Saat masih berstatus mahasiswa yang ikut gerakan reformasi, Usman Hamid memantau pembentukan PAM Swakarsa pada September 1998. Kemunculan PAM Swakarsa bersamaan dengan akan diadakannya Sidang Istimewa (SI) MPR 1998.

Kelompok ini menggunakan "dua tameng" yaitu nasionalis dan Islam.

"Waktu itu sasarannya adalah kami, gerakan mahasiswa, yang dituduh antinasionalis atau antikebangsaan dan didanai oleh asing, serta anti terhadap pemerintah," kata Usman.

Saat itu, narasi yang dibentuk oleh PAM Swakarsa adalah kedekataan Soeharto dan Habibie dengan para kyai.

Narasi tersebut disiarkan melalui orasi-orasi, selebaran agitasi, termasuk melalui masjid, yang isinya menuduh gerakan mahasiswa sebagai antiIslam dan antinasionalis.

"Salah satu mereka menjelaskan itu, karena kami sering berkumpul di Atmajaya, yang merupakan Universitas Katolik," lanjut Usman.

PAM Swakarsa, kenang Usman, juga menarasikan Universitas Trisakti membawa misi kristenisasi, "yang anti terhadap pemerintahan Islam".

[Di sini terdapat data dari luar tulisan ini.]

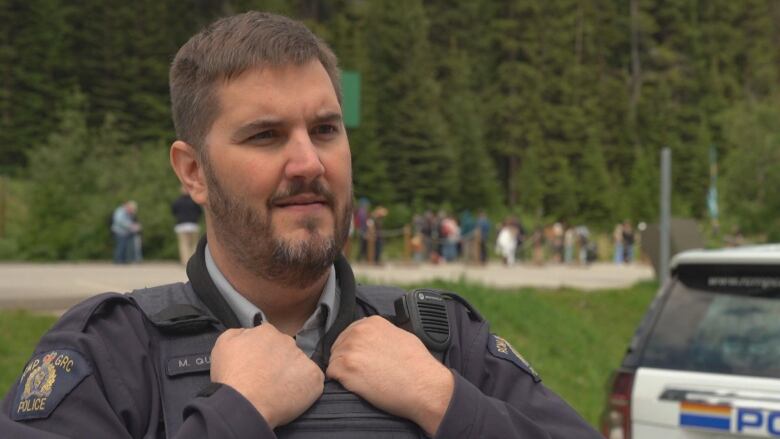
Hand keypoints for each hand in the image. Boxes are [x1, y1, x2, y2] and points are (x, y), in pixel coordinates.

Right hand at [210, 323, 323, 427]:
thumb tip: (249, 332)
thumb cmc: (231, 377)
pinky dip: (304, 388)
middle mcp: (287, 340)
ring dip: (291, 374)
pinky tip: (290, 396)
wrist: (245, 404)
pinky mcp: (315, 377)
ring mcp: (303, 358)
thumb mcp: (223, 344)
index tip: (257, 366)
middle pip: (285, 350)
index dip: (262, 353)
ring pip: (299, 365)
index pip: (268, 338)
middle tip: (266, 379)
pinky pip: (312, 381)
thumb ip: (238, 333)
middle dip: (278, 362)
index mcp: (266, 331)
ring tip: (277, 391)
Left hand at [326, 316, 453, 435]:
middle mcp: (358, 331)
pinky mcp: (345, 369)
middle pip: (339, 346)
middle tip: (363, 373)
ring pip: (333, 360)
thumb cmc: (418, 365)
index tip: (362, 360)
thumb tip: (373, 339)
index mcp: (371, 322)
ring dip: (343, 372)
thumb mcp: (402, 336)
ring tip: (362, 381)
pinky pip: (331, 375)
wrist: (424, 386)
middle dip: (347, 359)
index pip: (350, 333)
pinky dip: (340, 383)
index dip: (354, 349)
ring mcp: (350, 349)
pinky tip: (357, 386)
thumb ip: (382, 333)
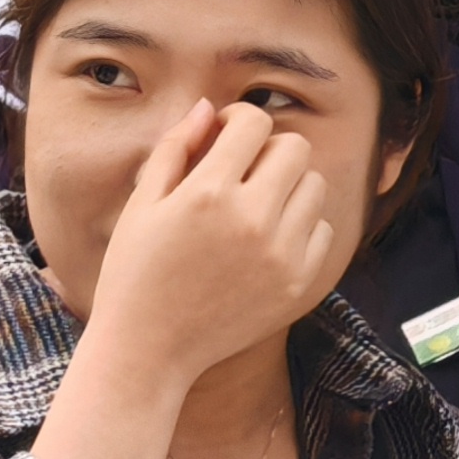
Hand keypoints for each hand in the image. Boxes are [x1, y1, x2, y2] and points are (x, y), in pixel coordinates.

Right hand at [77, 101, 342, 387]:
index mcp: (208, 193)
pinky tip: (268, 238)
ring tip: (256, 204)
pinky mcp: (298, 284)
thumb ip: (175, 148)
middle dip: (268, 149)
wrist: (149, 350)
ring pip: (315, 185)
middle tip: (241, 170)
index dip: (237, 120)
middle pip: (295, 147)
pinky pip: (323, 230)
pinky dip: (301, 226)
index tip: (223, 137)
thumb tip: (208, 108)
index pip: (253, 122)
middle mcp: (252, 220)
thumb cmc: (134, 272)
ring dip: (289, 185)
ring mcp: (281, 254)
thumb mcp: (142, 204)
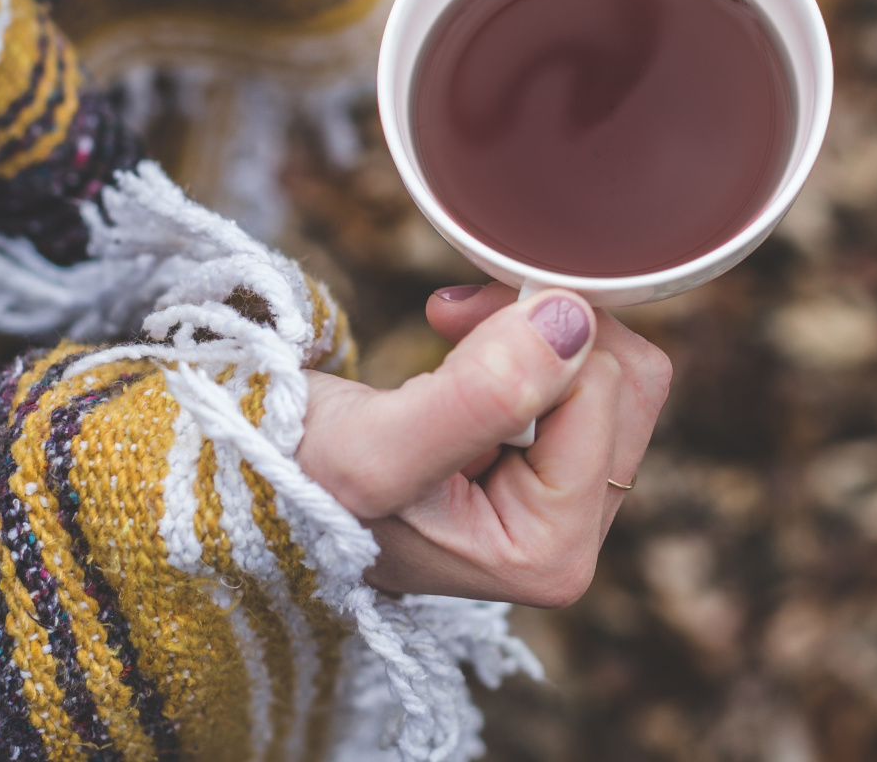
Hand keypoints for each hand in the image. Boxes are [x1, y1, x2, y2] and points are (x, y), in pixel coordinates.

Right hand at [296, 283, 670, 606]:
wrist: (248, 477)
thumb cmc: (294, 479)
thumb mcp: (374, 447)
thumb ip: (479, 396)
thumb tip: (575, 323)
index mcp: (549, 557)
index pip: (603, 392)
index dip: (532, 334)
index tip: (446, 321)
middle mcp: (571, 541)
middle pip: (628, 384)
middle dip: (543, 327)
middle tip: (452, 319)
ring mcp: (562, 505)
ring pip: (614, 371)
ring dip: (533, 328)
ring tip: (451, 333)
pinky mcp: (547, 468)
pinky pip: (586, 373)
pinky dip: (527, 336)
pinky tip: (462, 345)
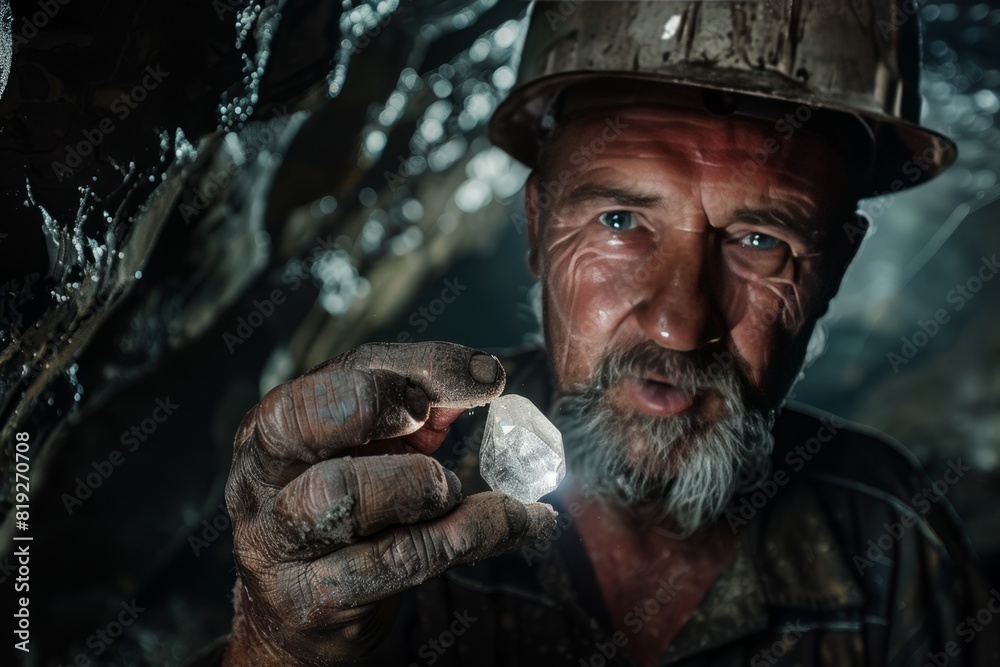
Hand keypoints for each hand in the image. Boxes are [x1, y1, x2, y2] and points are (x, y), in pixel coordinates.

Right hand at [222, 342, 556, 664]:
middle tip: (428, 418)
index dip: (407, 368)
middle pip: (298, 424)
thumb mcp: (367, 448)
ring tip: (452, 486)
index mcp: (269, 429)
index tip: (479, 376)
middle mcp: (258, 482)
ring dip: (419, 482)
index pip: (330, 375)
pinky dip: (474, 532)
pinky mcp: (316, 600)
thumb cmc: (341, 511)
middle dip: (374, 405)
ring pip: (342, 496)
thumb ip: (415, 403)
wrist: (297, 614)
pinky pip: (403, 559)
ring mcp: (280, 546)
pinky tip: (516, 521)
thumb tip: (482, 374)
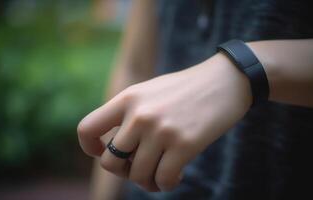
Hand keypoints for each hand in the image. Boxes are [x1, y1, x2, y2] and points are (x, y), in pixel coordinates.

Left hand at [77, 53, 251, 191]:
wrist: (225, 81)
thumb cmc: (186, 90)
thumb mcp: (150, 92)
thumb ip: (129, 114)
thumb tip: (116, 149)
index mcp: (128, 98)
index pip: (87, 128)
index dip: (89, 148)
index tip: (103, 152)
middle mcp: (140, 114)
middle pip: (110, 162)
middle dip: (124, 172)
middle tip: (140, 167)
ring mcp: (161, 130)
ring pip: (137, 175)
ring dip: (147, 182)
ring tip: (160, 174)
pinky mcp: (184, 144)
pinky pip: (162, 179)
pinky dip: (166, 184)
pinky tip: (176, 175)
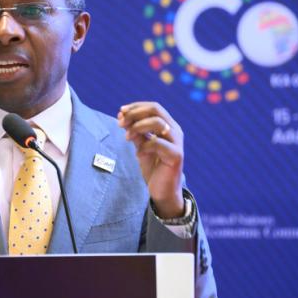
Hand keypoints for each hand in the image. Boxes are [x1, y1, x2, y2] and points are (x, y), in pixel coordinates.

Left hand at [118, 101, 183, 218]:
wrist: (163, 191)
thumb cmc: (153, 168)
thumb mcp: (141, 146)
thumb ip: (135, 133)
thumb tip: (121, 117)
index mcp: (168, 126)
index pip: (153, 107)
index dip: (136, 107)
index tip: (120, 112)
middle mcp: (175, 131)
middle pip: (156, 110)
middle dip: (135, 114)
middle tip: (120, 123)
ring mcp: (177, 142)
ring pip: (158, 123)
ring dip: (138, 127)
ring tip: (127, 138)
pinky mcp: (176, 156)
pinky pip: (158, 143)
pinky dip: (144, 145)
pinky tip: (138, 153)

"Tapi saat itu kan sulit membantah karena jangkauan komunikasi yang sangat terbatas, dan tidak benar. Karena kami sering berkumpul di Atmajaya itu, lebih karena kedekatan geografis dengan Gedung DPR/MPR. Kami ingin mengulangi Kembali pendudukan DPR/MPR seperti pada bulan Mei," kata Usman.